MADIS-5 (Multi-domain Arabic Dialect Identification in Speech) is a manually curated dataset designed to facilitate evaluation of cross-domain robustness of Arabic Dialect Identification (ADI) systems. This dataset provides a comprehensive benchmark for testing out-of-domain generalization across different speech domains with diverse recording conditions and speaking styles.

Dataset Statistics

  • Total Duration: ~12 hours of speech
  • Total Utterances: 4,854 utterances
  • Languages/Dialects: 5 major Arabic varieties
    • Modern Standard Arabic (MSA)
    • Egyptian Arabic
    • Gulf Arabic
    • Levantine Arabic
    • Maghrebi Arabic
  • Domains: 4 different spoken domains
  • Collection Period: November 2024 - Feb 2025

Data Sources

Our dataset comprises speech samples from four different public sources, each offering varying degrees of similarity to the TV broadcast domain commonly used in ADI research:

📻 Radio Broadcasts

  • Source: Local radio stations across the Arab world via radio.garden
  • Characteristics: Similar to prior ADI datasets but with more casual, spontaneous speech
  • Domain Similarity: High similarity to existing ADI benchmarks

📺 TV Dramas

  • Source: Arabic Spoken Dialects Regional Archive (SARA) on Kaggle
  • Characteristics: 5-7 second conversational speech segments
  • Domain Similarity: Low similarity with more dialogues

🎤 TEDx Talks

  • Source: Arabic portion of the TEDx dataset with dialect labels
  • Characteristics: Presentations with educational content
  • Domain Similarity: Moderate similarity due to topic diversity

🎭 Theater

  • Source: YouTube dramatic and comedy plays from various Arab countries
  • Characteristics: Theatrical performances spanning different time periods
  • Domain Similarity: Low similarity with artistic and performative speech, with occasional poor recording conditions

Annotation Process

Quality Assurance

  • Primary Annotator: Native Arabic speaker with PhD in Computational Linguistics and extensive exposure to Arabic language variation
  • Verification: Independent verification by a second native Arabic speaker with expertise in Arabic dialects
  • Segmentation: Manual segmentation and labeling of all recordings

Inter-Annotator Agreement

  • Perfect Agreement: 97.7% of all samples
  • Disagreement: 2.3% disagreement on radio broadcast segments (MSA vs. dialect classification)
  • Note: The small disagreement reflects the natural continuum between MSA and dialectal Arabic in certain contexts.
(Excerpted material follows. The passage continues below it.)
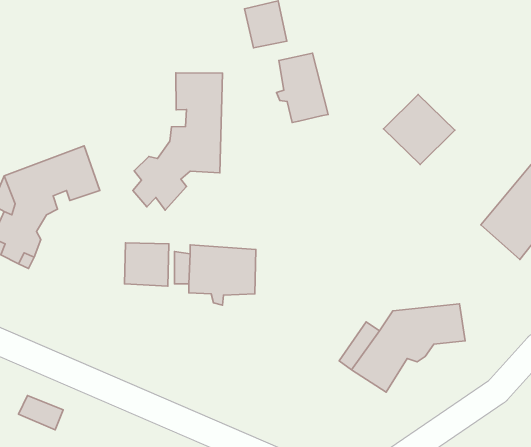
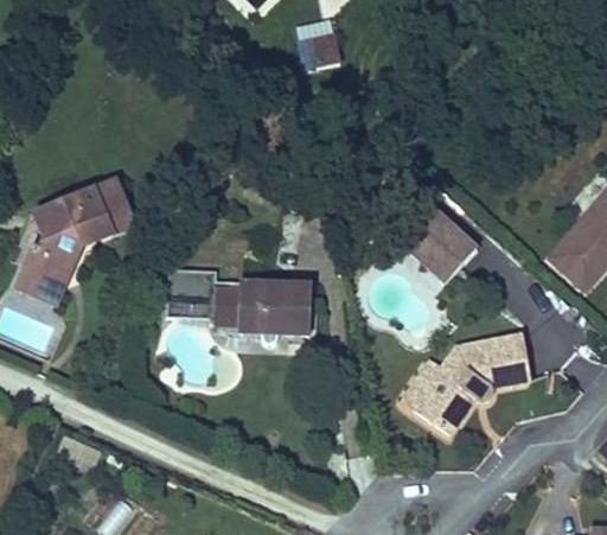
building: [277,53,328,122] -> none
building: [133,73,223,210] -> none
building: [384,94,455,165] -> [405,216,481,291]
Final label of segments with disagreement was assigned after a discussion between annotators.

Use Cases

This dataset is ideal for:

  • Cross-domain robustness evaluation of Arabic dialect identification systems
  • Benchmarking ADI models across diverse speech domains
  • Research on domain adaptation in Arabic speech processing
  • Development of more robust Arabic dialect classifiers

Dataset Advantages

  • Domain Diversity: Four distinct speech domains with varying recording conditions
  • Expert Annotation: High-quality labels from linguistic experts
  • Cross-domain Focus: Specifically designed to test model robustness beyond single domains
  • Real-world Scenarios: Covers authentic speech from various contexts

Citation

If you use this dataset in your research, please cite our paper:

@inproceedings{abdullah2025voice,
  title={Voice Conversion Improves Cross-Domain Robustness for Spoken Arabic Dialect Identification},
  author={Abdullah, Badr M. and Matthew Baas and Bernd Möbius and Dietrich Klakow},
  year={2025},
  publisher={Interspeech},
  url={arxiv.org/abs/2505.24713}
}

License

Creative Commons Attribution-NonCommercial-NoDerivs 4.0 (CC BY-NC-ND 4.0)

Acknowledgments

We thank the contributors to the source datasets and platforms that made this compilation possible, including radio.garden, SARA archive, and the Multilingual TEDx dataset.